The Sundance Festival hands out its awards this weekend, and Geoff Pevere has a few of his own to add to the mix. How about “Most Overhyped” for the Dakota Fanning rape movie? Or the “Mouthy Git Award” for a documentary featuring the late frontman of punk band The Clash? Or the “Make Him Squirm Award” for Teeth, a fanciful romp about a teenage girl who has a full set of chompers located somewhere south of the usual location.

Doctor Delayed

“The St. Louis Symphony Orchestra has announced that the world premiere of John Adams’s Doctor Atomic Symphony, scheduled for this coming March, has been postponed for a season, because Adams won’t be able to finish the adaptation from his recent opera in time for the premiere.

Why Can’t Anyone Criticize Israel?

Accusations of anti-Semitism have been flying with shocking regularity in the last few years, and while some of those accused clearly do hate Jews as a race, many others appear to have committed only the sin of having criticized the policies of the state of Israel. But the deliberate equating of the policies of Israel with the security of Jews around the world seems to be “alienating Jews critical of Israeli policies, who say the label silences legitimate, nonviolent opposition to Israel and that Jews should target hatred and discrimination.”
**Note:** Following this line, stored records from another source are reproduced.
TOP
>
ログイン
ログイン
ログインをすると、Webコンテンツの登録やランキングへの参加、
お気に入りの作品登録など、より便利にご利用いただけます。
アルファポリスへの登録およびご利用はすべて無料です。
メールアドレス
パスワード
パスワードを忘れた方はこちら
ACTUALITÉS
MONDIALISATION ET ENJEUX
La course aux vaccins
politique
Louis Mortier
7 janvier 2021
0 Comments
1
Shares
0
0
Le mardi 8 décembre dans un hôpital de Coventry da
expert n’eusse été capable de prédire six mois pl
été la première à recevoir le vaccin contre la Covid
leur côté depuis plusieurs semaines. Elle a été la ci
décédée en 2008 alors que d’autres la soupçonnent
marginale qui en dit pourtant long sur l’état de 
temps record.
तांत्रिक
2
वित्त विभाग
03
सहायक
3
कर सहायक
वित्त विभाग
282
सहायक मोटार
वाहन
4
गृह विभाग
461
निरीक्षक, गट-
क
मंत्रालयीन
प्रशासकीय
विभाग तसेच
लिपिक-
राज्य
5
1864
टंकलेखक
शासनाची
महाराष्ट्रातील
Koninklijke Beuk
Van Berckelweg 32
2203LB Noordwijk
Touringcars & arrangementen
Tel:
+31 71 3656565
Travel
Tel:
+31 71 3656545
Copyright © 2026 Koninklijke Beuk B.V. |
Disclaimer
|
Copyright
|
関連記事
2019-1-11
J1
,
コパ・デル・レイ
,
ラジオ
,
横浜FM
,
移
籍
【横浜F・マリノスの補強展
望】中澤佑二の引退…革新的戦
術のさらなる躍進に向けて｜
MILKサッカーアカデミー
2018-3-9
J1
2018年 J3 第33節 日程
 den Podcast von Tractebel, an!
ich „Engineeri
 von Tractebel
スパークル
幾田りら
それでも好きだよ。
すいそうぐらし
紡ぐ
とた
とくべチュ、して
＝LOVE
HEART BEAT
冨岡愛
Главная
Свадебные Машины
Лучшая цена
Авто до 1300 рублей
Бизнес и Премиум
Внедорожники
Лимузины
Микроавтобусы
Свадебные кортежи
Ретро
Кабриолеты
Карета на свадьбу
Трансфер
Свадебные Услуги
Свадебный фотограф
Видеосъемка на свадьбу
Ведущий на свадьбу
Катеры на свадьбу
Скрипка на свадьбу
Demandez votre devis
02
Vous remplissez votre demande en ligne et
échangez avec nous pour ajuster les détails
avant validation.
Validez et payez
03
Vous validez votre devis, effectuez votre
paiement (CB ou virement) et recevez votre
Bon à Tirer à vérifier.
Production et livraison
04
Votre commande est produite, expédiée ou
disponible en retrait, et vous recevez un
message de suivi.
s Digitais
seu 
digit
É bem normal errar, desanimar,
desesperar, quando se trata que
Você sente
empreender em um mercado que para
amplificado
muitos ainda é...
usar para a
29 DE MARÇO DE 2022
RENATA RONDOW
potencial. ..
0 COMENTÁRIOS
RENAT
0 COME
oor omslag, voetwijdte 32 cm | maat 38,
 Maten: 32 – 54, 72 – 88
Small Publishers Hit Hard By Bankruptcy

“More than 130 independent publishers across the country were hurled into financial crisis on Dec. 29 with the bankruptcy of the parent company of Publishers Group West, the Berkeley firm that distributes books from much of the small press world… The bankruptcy hit these small presses at the worst possible time — when Publishers Group West was holding onto its sales revenues from the three months before Christmas, its most profitable time of the year.”
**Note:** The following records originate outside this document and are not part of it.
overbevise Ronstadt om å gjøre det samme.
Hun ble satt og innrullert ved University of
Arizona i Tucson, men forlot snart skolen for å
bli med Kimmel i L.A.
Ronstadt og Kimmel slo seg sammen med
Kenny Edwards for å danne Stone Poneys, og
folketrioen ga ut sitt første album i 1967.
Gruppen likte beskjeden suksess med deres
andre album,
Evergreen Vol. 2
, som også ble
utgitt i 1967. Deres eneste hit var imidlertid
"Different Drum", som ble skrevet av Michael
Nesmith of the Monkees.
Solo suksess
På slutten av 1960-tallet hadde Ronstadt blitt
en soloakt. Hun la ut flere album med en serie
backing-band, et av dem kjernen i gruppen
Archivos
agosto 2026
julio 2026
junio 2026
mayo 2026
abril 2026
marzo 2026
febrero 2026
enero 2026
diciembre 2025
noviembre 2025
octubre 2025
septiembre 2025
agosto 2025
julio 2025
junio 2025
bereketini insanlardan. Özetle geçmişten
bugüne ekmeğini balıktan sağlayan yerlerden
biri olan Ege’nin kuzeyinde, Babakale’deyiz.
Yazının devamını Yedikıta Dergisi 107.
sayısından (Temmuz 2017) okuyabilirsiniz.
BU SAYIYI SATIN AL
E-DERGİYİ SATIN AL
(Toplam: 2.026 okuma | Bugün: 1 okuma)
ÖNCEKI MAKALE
The Art Of Sex In Art: Credit The French

“No one is claiming that the French actually invented erotic art. It existed in Egyptian, Roman, pre-Columbian, Indian and African cultures. There is no shortage of sexual charge in paintings by, say, Botticelli, Michelangelo, Raphael, Titian, Rubens or Velázquez. Even religious art was frequently sensual as well as solemn. The case for 18th-century France is that the death of Louis XIV in 1715 set in motion a social revolution marked initially by licentiousness and then by intellectual liberation and philosophical inquiry. And it was in this context that love — and, yes, sex — came to be closely re-examined in art and literature.”

Everyone Loves The New Digs In Orange County

The Southern California-based Pacific Symphony has been doing awfully well since it moved into its fancy new concert hall. “Subscriptions are up 10%, and the orchestra is expecting a 20% revenue boost for its first season in the 2,000-seat Cesar Pelli-designed hall at the Orange County Performing Arts Center in Costa Mesa.” Most importantly, the orchestra’s concerts have been playing to a 92%-capacity house.

Wanna Freeze For Free At Sundance? Get In Line.

A job at the Sundance Festival is considered quite the plum appointment for film students, even if that job mainly involves standing around outside in single-digit weather and making exactly no money. The waiting list for such thankless volunteer gigs is shockingly long, especially considering the major restrictions on self-promotion: “no talking to celebrities, no asking for autographs, no pitching their own film projects. Violators who are found out will not be accepted back.”